**Parts of the exercise**:
(1) In the account of the writer-parasites campaign, on what date was Vladimov summoned to the police station again?
(2) Continue the account of the writer-parasites campaign from the point where it stops.

Writer-Parasites (48.19) and In the Central House of Writers (48.20)
Writer-Parasites (48.19)
Since the beginning of 1978, the activity of the administrative authorities aimed at classifying a number of writers living in the USSR as ‘parasites’ or ‘persons leading a parasitical way of life’ (the best known of the previous cases of this type was the Leningrad trial of Joseph Brodsky in 1964) has been stepped up.
At the beginning of January police officials visited the flats of Vladimir Kornilov (CCE 45), Vladimir Voinovich (CCE 32) and Lev Kopelev (CCE 45) – all expelled at different times from the USSR Writers’ Union – and those of Georgy Vladimov, who left the Writers’ Union (CCE 47), and the historian, writer and publisher Roy Medvedev (CCE 37). An ‘explanation’ of the sources of their income was demanded from each of them.
Kornilov and Kopelev were not at home when the police called.
The local policeman asked Kornilov’s wife where her husband worked: “A statement has been made that he has no employment.” “By whom?” “I am unable to say.” Kornilov’s wife said that her husband is a member of the Pen Club. “Is it on the telephone?”
Kopelev’s wife explained that her husband is a pensioner. “I told them so,” said the embarrassed policeman.
Vladimov and Kornilov, summoned next day to a police station, gave short written explanations to the effect that they live, as befits writers, on literary earnings. Kornilov was again summoned to the police station on 25 January and Vladimov on 11 March; each of them referred in addition to the agreements made with them for the publication of their works, moreover Vladimov stated that he did not consider it necessary to enter into further explanations and attempts to force him to do so would be quickly made known by him to the press and the public.
Georgy Vladimov, 1931-2003
*
At the beginning of January Voinovich was away from Moscow. On his return he received from the lift operator a summons addressed to him, but he refused to go to the police station. At the beginning of February, he was again sent for by the police. Voinovich declared that he would not go voluntarily to the police station and conveyed the following to the head of the police station:
“Explanation: in answer to the inquiry of the local police official, I hereby explain that my books are published in many countries of the world, in many languages and in large editions, and, like any well-known writer, I earn sufficient to support myself and my family. I consider the given explanation to be exhaustive.
V. N. Voinovich, writer
corresponding member of the Bavarian Academy of Fine Arts, corresponding member of the International Pen Club (an international writers’ organization), honorary member of the American Mark Twain Society.”
*
In January 1978, a man introducing himself as an acquaintance called on Lev Kopelev. He had come to convey the following information:
A certain scholar, an economist, sent the Party central committee a letter in which he expressed his anxiety about the dualization of public awareness that has been created in our country: official propaganda and information are in contradiction with the unofficial information that has now become generally available through foreign radio broadcasts. He wrote that in such a situation it was impossible to travel to the West. The scholar was invited for conversations ‘up above’.

Stored data
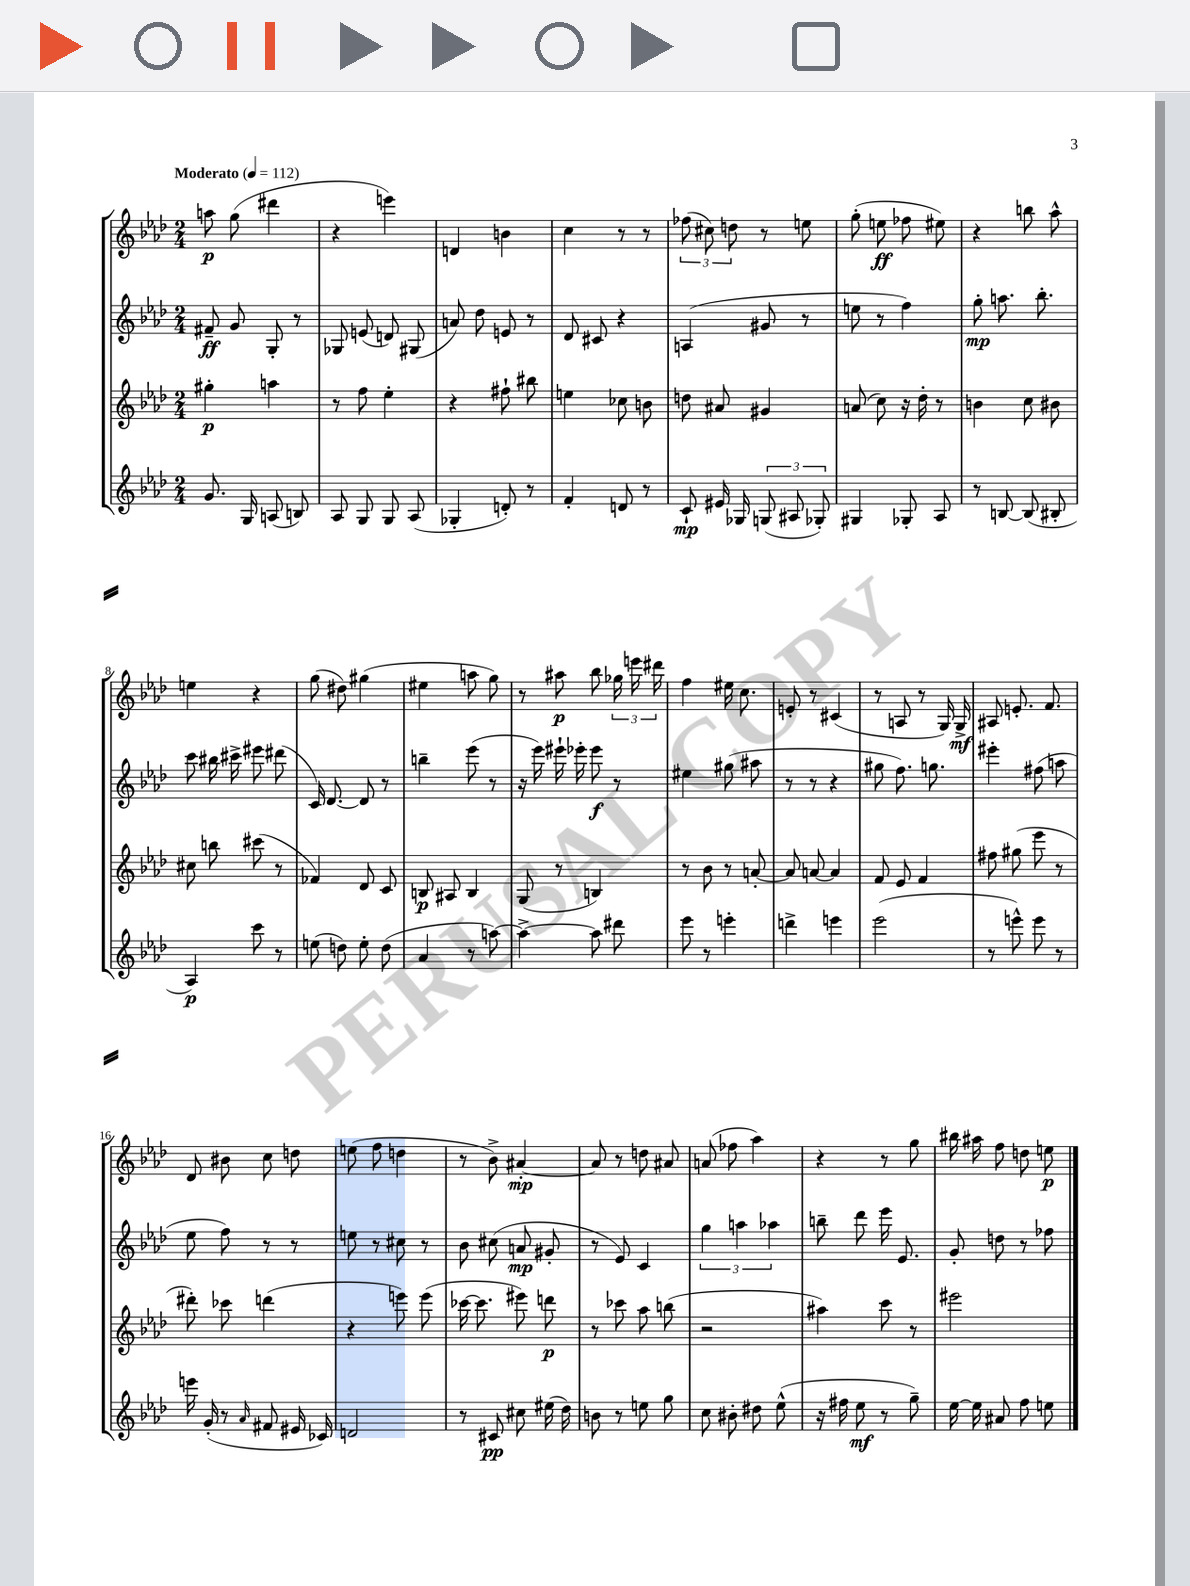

**kern	**dynam	**kern	**dynam	**kern	**dynam	**kern	**dynam
*part4	*part4	*part3	*part3	*part2	*part2	*part1	*part1
*staff4	*staff4	*staff3	*staff3	*staff2	*staff2	*staff1	*staff1
*clefG2	*	*clefG2	*	*clefG2	*	*clefG2	*
*k[b-e-a-d-]	*	*k[b-e-a-d-]	*	*k[b-e-a-d-]	*	*k[b-e-a-d-]	*
*M2/4	*	*M2/4	*	*M2/4	*	*M2/4	*
*MM112	*	*MM112	*	*MM112	*	*MM112	*
=1	=1	=1	=1	=1	=1	=1	=1
!	!	!	!	!	!	!LO:TX:a:B:t=Moderato	!
8.g/	.	4gg#X'\	p	8f#X~/	ff	8aan\	p
.	.	.	.	8g/	.	(8gg\	.
16G/	.	.	.	.	.	.	.
(8An/	.	4aan\	.	8G'/	.	4ddd#X\	.
8Bn/)	.	.	.	8r	.	.	.
=2	=2	=2	=2	=2	=2	=2	=2
8A-/	.	8r	.	8G-X/	.	4r	.
8G/	.	8ff\	.	(8en/	.	.	.
8G/	.	4ee-'\	.	8dn/)	.	4eeen\)	.
(8A-/	.	.	.	(8G#X/	.	.	.
=3	=3	=3	=3	=3	=3	=3	=3
4G-X'/	.	4r	.	8an/)	.	4dn/	.
.	.	.	.	8dd-\	.	.	.
8dn'/)	.	8ff#X`\	.	8en/	.	4bn\	.
8r	.	8bb#X\	.	8r	.	.	.
=4	=4	=4	=4	=4	=4	=4	=4
4f'/	.	4een\	.	8d-/	.	4cc\	.
.	.	.	.	8c#X/	.	.	.
8dn/	.	8cc-X\	.	4r	.	8r	.
8r	.	8bn\	.	.	.	8r	.
=5	=5	=5	=5	=5	=5	=5	=5
8c`/	mp	8ddn\	.	(4An/	.	(12ff-X\	.
.	.	.	.	.	.	12cc#X\)	.
16e#X/	.	8a#X/	.	.	.	.	.
.	.	.	.	.	.	12ddn\	.
16G-X/	.	.	.	.	.	.	.
(12Gn/	.	4g#X/	.	8g#X/	.	8r	.
12A#X/	.	.	.	.	.	.	.
.	.	.	.	8r	.	8een\	.
12G-X'/)	.	.	.	.	.	.	.
=6	=6	=6	=6	=6	=6	=6	=6
4G#X/	.	(8an/	.	8een\	.	(8gg'\	.
.	.	8cc\)	.	8r	.	8een\	ff
8G-X'/	.	16r	.	4ff\)	.	8ff-X\	.
.	.	16dd-'\	.	.	.	.	.
8A-/	.	8r	.	.	.	8ee#X\)	.
=7	=7	=7	=7	=7	=7	=7	=7
8r	.	4bn\	.	8gg'\	mp	4r	.
[8Bn/	.	.	.	8.aan\	.	.	.
(8B/]	.	8cc\	.	.	.	8bbn\	.
.	.	.	.	8.bb-'\	.	.	.
8B#X'/	.	8b#X\	.	.	.	8aa-^^\	.
!!LO:LB:g=z
=8	=8	=8	=8	=8	=8	=8	=8
4A-/)	p	8cc#X\	.	8ccc\	.	4een\	.
.	.	8bbn\	.	16bb#X\	.	.	.
.	.	.	.	16ccc#X^\	.	.	.
8ccc\	.	(8ccc#X\	.	8eee#X\	.	4r	.
8r	.	8r	.	(8ddd#X\	.	.	.
=9	=9	=9	=9	=9	=9	=9	=9
(8een\	.	4f-X/)	.	16c/)	.	(8gg\	.
.	.	.	.	[8.d-/	.	.	.
8ddn\)	.	.	.	.	.	8dd#X\)	.
8ee'\	.	8d-/	.	8d-/]	.	(4gg#X\	.
(8dd\	.	8c/	.	8r	.	.	.
=10	=10	=10	=10	=10	=10	=10	=10
4a-/	.	8Bn/	p	4bbn~\	.	4ee#X\	.
.	.	8A#X/	.	.	.	.	.
8r	.	4B/	.	(8eee-\	.	8aan\	.
[8aan\)	.	.	.	8r	.	8gg\)	.
=11	=11	=11	=11	=11	=11	=11	=11
4aa^\_	.	(8G/	.	16r	.	8r	.
.	.	.	.	16eee-\)	.	.	.
.	.	8r	.	16eee#X`\	.	8aa#X\	p
.	.	.	.	16eee-X'\	.	.	.
8aa\]	.	4Bn/)	.	8eee-\	f	8bb-\	.
8ddd#X\	.	.	.	8r	.	24gg-X\	.
.	.	.	.	.	.	24eeen\	.
.	.	.	.	.	.	24ddd#X\	.
=12	=12	=12	=12	=12	=12	=12	=12
8eee-\	.	8r	.	4ee#X\	.	4ff\	.
8r	.	8b-\	.	.	.	.	.
4eeen'\	.	8r	.	(8gg#X\	.	16ee#X\	.
.	.	.	.	.	.	8.cc\	.
.	.	[8an'/	.	8aa#X\	.	.	.
=13	=13	=13	=13	=13	=13	=13	=13
4dddn^\	.	8a/]	.	8r	.	8en'/	.
.	.	[8an/	.	8r	.	8r	.
4eeen\	.	4a/]	.	4r	.	(4c#X/	.
=14	=14	=14	=14	=14	=14	=14	=14
(2eee-\	.	8f/	.	8gg#X\	.	8r	.
.	.	8e-/	.	8.ff\)	.	8An/	.
.	.	4f/	.	.	.	8r	.
.	.	.	.	8.ggn\	.	.	.
.	.	.	.	.	.	16G/)	.
.	.	.	.	.	.	16G^/	mf
=15	=15	=15	=15	=15	=15	=15	=15
8r	.	8ff#X\	.	4eee#X'\	.	8A#X/	.
8eeen^^\)	.	(8gg#X\	.	.	.	8.en'/	.
8eee\	.	8eee-\	.	(8ff#X\	.	.	.
.	.	.	.	.	.	8.f/	.
8r	.	8r	.	8aan\	.	.	.
!!LO:LB:g=z
=16	=16	=16	=16	=16	=16	=16	=16
16eeen\	.	8ddd#X'\)	.	8ee-\	.	8d-/	.
(16g'/	.	.	.	.	.	.	.
8r	.	8ccc-X\	.	8ff\)	.	8b#X\	.
16qqa-/	.	.	.	.	.	.	.
8f#X/	.	(4dddn\	.	8r	.	8cc\	.
16e#X/	.	.	.	8r	.	8ddn\	.
16c-X/)	.	.	.	.	.	.	.
=17	=17	=17	=17	=17	=17	=17	=17
2dn/	.	4r	.	8een\	.	(8een\	.
.	.	.	.	8r	.	8ff\	.
.	.	8eeen\)	.	8cc#X\	.	4ddn\	.
.	.	(8eee\	.	8r	.	.	.
=18	=18	=18	=18	=18	=18	=18	=18
8r	.	[16ccc-X\	.	8b-\	.	8r	.
.	.	8.ccc-\]	.	.	.	.	.
8c#X/	pp	.	.	(8cc#X\	.	8b-^\)	.
8cc#X\	.	8eee#X\)	.	8an/	mp	[4a#X'/	mp
(16ee#X\	.	8dddn\	p	8g#X'/	.	.	.
16dd-\)	.	.	.	.	.	.	.
=19	=19	=19	=19	=19	=19	=19	=19
8bn\	.	8r	.	8r	.	8a#/]	.
8r	.	8ccc-X\	.	8e-/)	.	8r	.
8een\	.	8aa-\	.	4c/	.	8ddn\	.
8gg\	.	(8bbn\	.	.	.	8a#X/	.
=20	=20	=20	=20	=20	=20	=20	=20
8cc\	.	2r	.	6gg\	.	(8an/	.
8b#X'\	.	.	.	.	.	8ff-X\	.
.	.	.	.	6aan\	.	.	.
8dd#X\	.	.	.	.	.	4aa-\)	.
.	.	.	.	6aa-X\	.	.	.
(8ee-^^\	.	.	.	.	.	.	.
=21	=21	=21	=21	=21	=21	=21	=21
16r	.	4aa#X\)	.	8bbn~\	.	4r	.
16ff#X\	.	.	.	.	.	.	.
8ee-\	mf	.	.	8ddd-\	.	.	.
8r	.	8ccc\	.	16eee-\	.	8r	.
.	.	.	.	8.e-/	.	.	.
8gg~\)	.	8r	.	.	.	8gg\	.
=22	=22	=22	=22	=22	=22	=22	=22
[16ee-\	.	2eee#X\	.	8g'/	.	16bb#X\	.
16ee-\]	.	.	.	.	.	16aa#X\	.
8a#X/	.	.	.	8ddn\	.	8ff\	.
8ff\	.	.	.	8r	.	8ddn\	.
8een\	.	.	.	8ff-X\	.	8een\	p
==	==	==	==	==	==	==	==
*-	*-	*-	*-	*-	*-	*-	*-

**The answers**:
(1) 11 March

(2)
A KGB official took part in the conversation. The scholar’s interlocutors said they were concerned by the same problem, but they assured him that it would be resolved in the very near future: the flow of unofficial information would come to an end. People who trans-mitted such information were faced by a free choice: either they left Moscow for some town that was closed to foreigners, or — and this would be best for everyone — they left the country; otherwise, it would be necessary to deal with them according to the law. The people concerned were those such as Kopelev, Kornilov, Voinovich and Vladimov. To the scholar’s question as to whether this was not a return to Stalinism, the reply was: ‘Under Stalin they would have been put straight into prison, but we are giving them a choice.’ The scholar’s interlocutors added that the people they had mentioned knew about the choice before them — they had been asked more than once to make up their minds quickly.
*
In November 1977 Yury Gastev (CCEs 34, 35, 45), mathematician, philosopher and writer, was given an official warning about ‘parasitism’ at a police station.
Gastev has not had a permanent job since the end of 1975, when he was forced to resign his job ‘at his own wish’. Since then he has several times tried unsuccessfully to find work within his profession.
At the end of April 1976, soon after the first summons to the police station, Gastev was expelled from the Journalists’ Union (author of several dozens of review and popular-scientific articles, he was in the scientific journalism section). At the end of July 1977 Gastev concluded a work contract under which he became literary secretary to G. N. Vladimov, but at the end of November he was summoned to the police station and told that the contract was invalid, since Vladimov himself was considered by the police to be a person without definite occupation.
There and then Gastev was given an official warning that if he did not start work within a month he would be made criminally answerable under article 209 of the RSFSR Criminal Code.
Starting from February 1978 the trade-union district committee stopped recording payment of dues on the contract between Gastev and Vladimov.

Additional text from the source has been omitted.